A team of researchers led by scientists at the Salk Institute has now provided a solution to the problem by generating a mouse with a liver that is almost completely ‘humanised’. The team had previously generated a mouse with a partially humanised liver but wanted to achieve more complete transformation. Around 95% of the liver cells of the new mice are human in origin and the animals are susceptible to infection by both HBV and HCV. Mice infected with HCV were shown to respond to drugs such as pegylated interferon α2a and ribavirin that are used to treat human patients. Adefovir dipivoxil, used to treat HBV patients, was found to lower viral titres in mice infected with HBV.

The mice were generated by using genetic and pharmacological pressures to lead to a growth disadvantage for mouse hepatocytes and positive selection for transplanted human hepatocytes. The mice provide a new way to study pathogens that target the human liver and to test drugs to treat human hepatitis.

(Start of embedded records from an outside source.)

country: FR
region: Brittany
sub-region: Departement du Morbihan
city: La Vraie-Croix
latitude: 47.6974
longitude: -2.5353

In the future, the mice could also be used to study other hepatotrophic pathogens such as malaria, as well as cirrhosis and liver cancer.

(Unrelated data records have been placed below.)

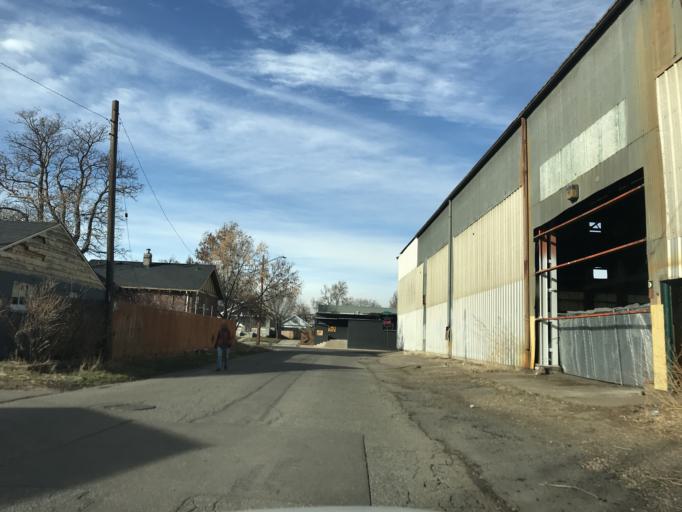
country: US
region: Colorado
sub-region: Denver County
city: Denver
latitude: 39.7693
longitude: -104.9627
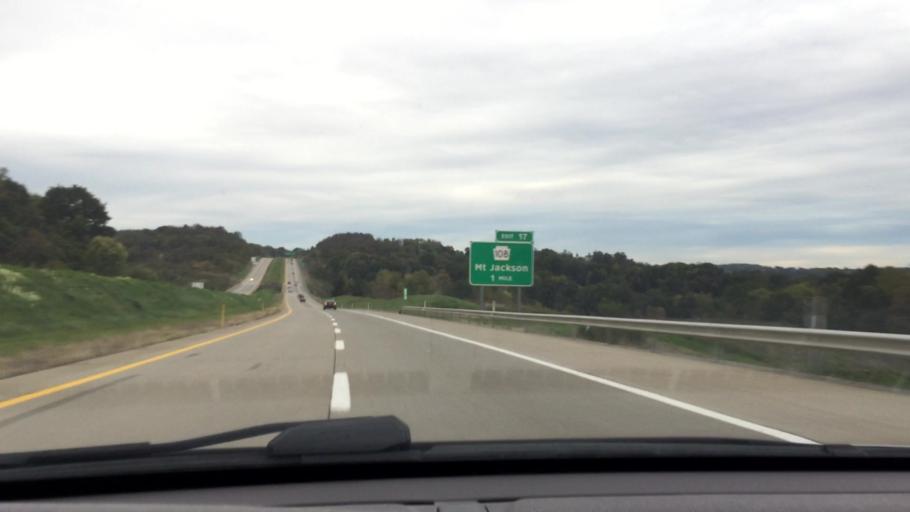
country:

The study is published in the Journal of Clinical Investigation.

Mice Not a Good Model for Duchenne Muscular Dystrophy

Image: Flickr - Jayel Aheram
Image: Flickr - Jayel Aheram
Duchenne muscular dystrophy (DMD), the most prevalent of more than twenty types of genetic disorder that result in progressive muscle weakness, is caused by a mutation in the gene that encodes the protein, dystrophin. Dystrophin forms one subunit of a glycoprotein complex that acts as a structural scaffold linking the extracellular matrix to the intracellular cytoplasm. Without dystrophin, the muscle fibre membranes become damaged by the large mechanical forces experienced by contractile tissues and the muscle fibres eventually die. Since the gene for dystrophin is on the X chromosome, only boys are affected and, although the disorder is predominantly one of muscle degeneration, some boys also have learning or behavioural difficulties.

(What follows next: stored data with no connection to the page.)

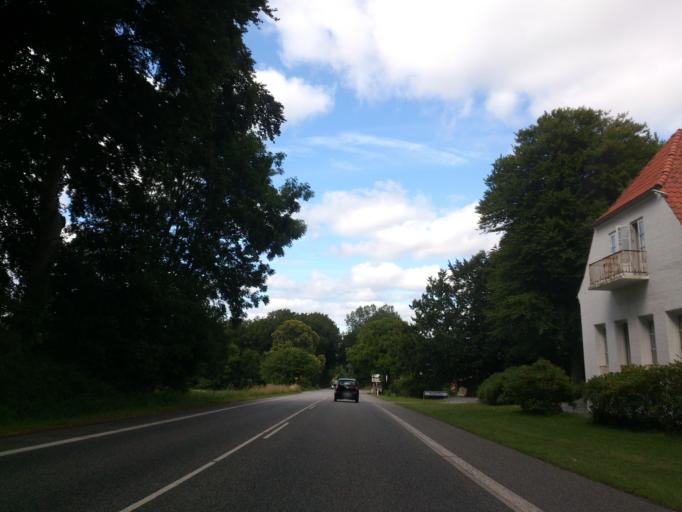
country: DK
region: South Denmark
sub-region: Aabenraa Kommune
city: Krusa
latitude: 54.9352
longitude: 9.4507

Mice which have a loss-of-function mutation in the dystrophin gene (mdx mice) are used as a model for human DMD but new research led by scientists at King’s College London and funded by the Muscular Dystrophy Campaign suggests that these animals may not be suitable for studying the neurological effects of human DMD. The study looked at the genes for other proteins that make up the dystrophin glycoprotein complex and found significant differences between mice and humans. The main heterodimeric partner of dystrophin at the heart of the glycoprotein complex is α-dystrobrevin, which can exist in a substantial number of isoforms as a result of complex transcriptional and post-transcriptional regulation. The different isoforms of α-dystrobrevin influence the recruitment of other proteins into the dystrophin glycoprotein complex, leading to variations in structure and function. The researchers found that mouse, rat and hamster brains have fewer than half the number of α-dystrobrevin isoforms found in the brains of most other mammals (including humans), suggesting that there are likely to be fundamental differences between the dystrophin glycoprotein complexes of mice and humans, and calling into question the current use of mice to model neurological aspects of human DMD. Guinea pigs appear to be more similar to humans in terms of α-dystrobrevin isoforms and may provide a more suitable model.

The study is published in BMC Biology.